Task set:
• 1. List every person named in the ice hockey biography.
• 2. Answer these questions from the ice hockey biography, one line each:
(a) In what town did Tragust begin playing ice hockey?
(b) What was the score of his first A1 series game?
(c) Which goaltender did Mickey Goulet pull in favour of Tragust?
• 3. Continue the ice hockey biography of Thomas Tragust, picking up after its final sentence.

Italian ice hockey player

Thomas Tragust is a goaltender for Italy at the 2006 Men's World Ice Hockey Championships and the Texas Tornado of the NAHL. He participated at three IIHF World Championships as a member of the Italian National men's ice hockey team.

==Career==
===Before North America===
Tragust began to play ice hockey in Latsch, Italy, until he was eleven years old. Afterwards, he played for Meran. In 2003, he debuted in the A1 series, the premier ice hockey league in Italy, where in his first game he recorded a 6-0 shutout. He led the team to two national championships. In 2005, he played for Italy at the IIHF World U-20 Hockey Championship in Division I. He missed out on selection for the 2006 Winter Olympics held in Turin, but in the 2006 IIHF World Championship, Tragust was on the roster and got his break in the final game, when they were risking demotion to Group B. Italy was down 3-0 to Slovenia when head coach Mickey Goulet pulled veteran Jason Muzzatti in favour of Tragust, who ended up helping the Italians to tie the game. After Tragust left Meran, the team dropped to the second division.

Information provided:
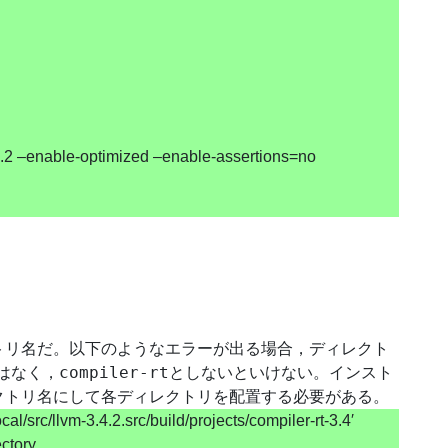
4.2 –enable-optimized –enable-assertions=no
トリ名だ。以下のようなエラーが出る場合，ディレクト
compiler-rt
はなく，
としないといけない。インスト
クトリ名にして各ディレクトリを配置する必要がある。
l/src/llvm-3.4.2.src/build/projects/compiler-rt-3.4′
ectory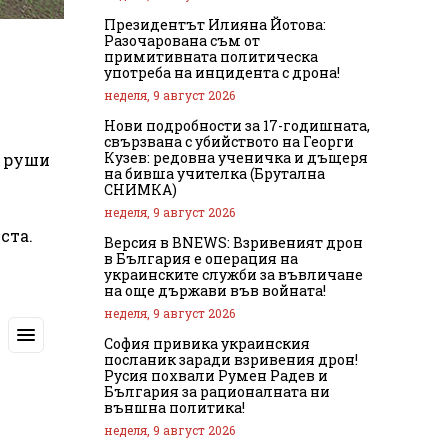
Президентът Илияна Йотова:
Разочарована съм от
примитивната политическа
употреба на инцидента с дрона!
неделя, 9 август 2026
Нови подробности за 17-годишната,
свързвана с убийството на Георги
Кузев: редовна ученичка и дъщеря
е руши
на бивша учителка (Брутална
СНИМКА)
неделя, 9 август 2026
ста.
Версия в BNEWS: Взривеният дрон
в България е операция на
украинските служби за въвличане
на още държави във войната!
неделя, 9 август 2026
София привика украинския
посланик заради взривения дрон!
Русия похвали Румен Радев и
България за рационалната ни
външна политика!
неделя, 9 август 2026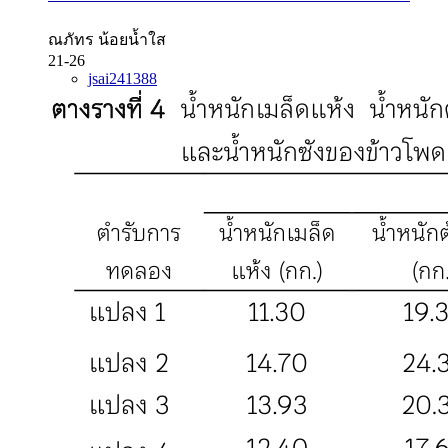
ณภัทร น้อยน้ำใส
21-26
jsai241388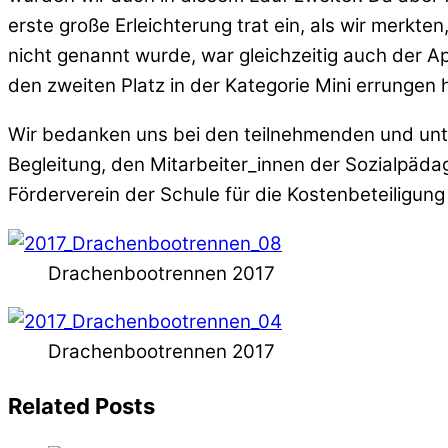
erste große Erleichterung trat ein, als wir merkte
nicht genannt wurde, war gleichzeitig auch der App
den zweiten Platz in der Kategorie Mini errungen
Wir bedanken uns bei den teilnehmenden und unte
Begleitung, den Mitarbeiter_innen der Sozialpäda
Förderverein der Schule für die Kostenbeteiligu
Drachenbootrennen 2017
Drachenbootrennen 2017
Related Posts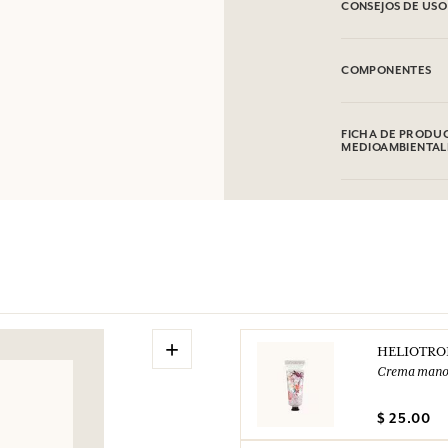
CONSEJOS DE USO
INFLAMABLE: No va
COMPONENTES
Alcohol denat. (SD
Coumarin, Limonene
FICHA DE PRODUC
Citral. Esta lista 
MEDIOAMBIENTAL
producto comprad
Tabla de información
Por favor, consulte
clic aquí
.
+
HELIOTRO
Crema mano
$ 25.00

Responses per task:
• 1.
Thomas Tragust
Mickey Goulet
Jason Muzzatti

• 2.
(a) Latsch, Italy
(b) A 6-0 shutout
(c) Jason Muzzatti

• 3.
===North America and return to Italy===
He was the starting goalie for the Texas Tornado. Having attended development camp with the Buffalo Sabres, he is seeking to further his professional career, possibly playing in the NHL. He returned to his native land to play for HC Fassa. He also played for Italy at the 2008 and 2012 World Championships (four matches at each tournament, all defeats), and was on the roster for the 2010 edition but did not make an appearance (other than in 2007, when he was not selected, Italy did not qualify for the elite level world finals in the odd-numbered years of that period, nor for the 2010 Winter Olympics).